O período neonatal e o puerpério representam momentos de extrema vulnerabilidade biológica, psíquica e social, exigindo do sistema de saúde uma resposta rápida, integrada e contínua. No âmbito da Atenção Primária à Saúde, a visita domiciliar realizada na primeira semana após o parto emerge como uma tecnologia leve-dura fundamental para a garantia da sobrevivência e da promoção da saúde de mães e bebês. A recente atuação da Unidade Básica de Saúde Jóquei Clube ao realizar o acompanhamento no território exemplifica a operacionalização das diretrizes nacionais de atenção integral, demonstrando como a proximidade geográfica e relacional entre a equipe de saúde e a comunidade transforma a assistência teórica em prática efetiva.
A vigilância à saúde do recém-nascido e da mulher no pós-parto encontra sustentação nas diretrizes do Ministério da Saúde e da Organização Pan-Americana da Saúde, que preconizam a chamada "Primeira Semana de Saúde Integral". A literatura científica internacional e nacional, amplamente representada em acervos como a biblioteca virtual SciELO e a base de dados PubMed, consolida o entendimento de que os primeiros sete dias de vida concentram as maiores taxas de mortalidade neonatal e complicações puerperais, como hemorragias, infecções e transtornos do humor. A intervenção precoce no domicílio permite a avaliação in loco da dinâmica familiar, das condições de habitação e saneamento, do vínculo afetivo e do manejo do aleitamento materno exclusivo, elementos que frequentemente escapam à observação durante a consulta ambulatorial convencional.

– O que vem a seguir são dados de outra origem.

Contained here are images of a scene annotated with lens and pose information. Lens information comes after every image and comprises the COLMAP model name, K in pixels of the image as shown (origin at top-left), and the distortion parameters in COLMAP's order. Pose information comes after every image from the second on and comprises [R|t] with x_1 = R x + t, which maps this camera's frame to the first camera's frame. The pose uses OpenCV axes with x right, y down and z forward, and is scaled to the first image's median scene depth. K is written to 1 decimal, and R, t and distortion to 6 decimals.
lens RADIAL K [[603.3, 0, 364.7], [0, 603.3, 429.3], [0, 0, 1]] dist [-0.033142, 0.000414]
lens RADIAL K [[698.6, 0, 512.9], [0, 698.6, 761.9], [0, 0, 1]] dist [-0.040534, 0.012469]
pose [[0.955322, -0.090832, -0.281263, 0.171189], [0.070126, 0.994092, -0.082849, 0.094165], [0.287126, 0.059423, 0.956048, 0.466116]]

O processo de trabalho na visita domiciliar exige da equipe multiprofissional uma postura analítica e reflexiva que vai além do exame físico do binômio. No que tange ao recém-nascido, a verificação do ganho ponderal, a avaliação da icterícia neonatal, o acompanhamento da cicatrização do coto umbilical e o rastreamento de triagens neonaticais como os testes do pezinho, olhinho, orelhinha e coraçãozinho — são condutas essenciais para o diagnóstico precoce de patologias congênitas e metabólicas. Paralelamente, o cuidado à puérpera envolve a avaliação da involução uterina, das características do lóquio, das condições do períneo ou da ferida operatória abdominal, além da identificação precoce de sinais de alerta para a depressão pós-parto, condição frequentemente subnotificada no país.
A transição horizontal da maternidade para o domicílio sob a supervisão da Atenção Primária à Saúde configura-se como um pilar de sustentação do Sistema Único de Saúde para a redução da mortalidade evitável. A prática adotada pela Unidade Básica de Saúde Jóquei Clube reafirma o papel da Estratégia Saúde da Família como ordenadora da rede de atenção, demonstrando que a longitudinalidade do cuidado não se constrói de forma passiva, mas mediante busca ativa e territorialização. A análise crítica do cenário sanitário brasileiro evidencia que as inequidades no acesso à saúde continuam sendo o principal gargalo para a consolidação de indicadores materno-infantis favoráveis. Desafios estruturais, como a precarização dos vínculos de trabalho nas equipes de saúde, a escassez de recursos logísticos para o deslocamento dos profissionais e a desarticulação pontual entre os leitos obstétricos e a atenção básica, ainda limitam a cobertura universal dessas visitas na temporalidade recomendada. Garantir que toda puérpera e todo recém-nascido recebam atenção domiciliar qualificada na primeira semana de vida não é apenas uma diretriz clínica, mas uma imperiosa medida de equidade e justiça social no contexto da saúde pública nacional.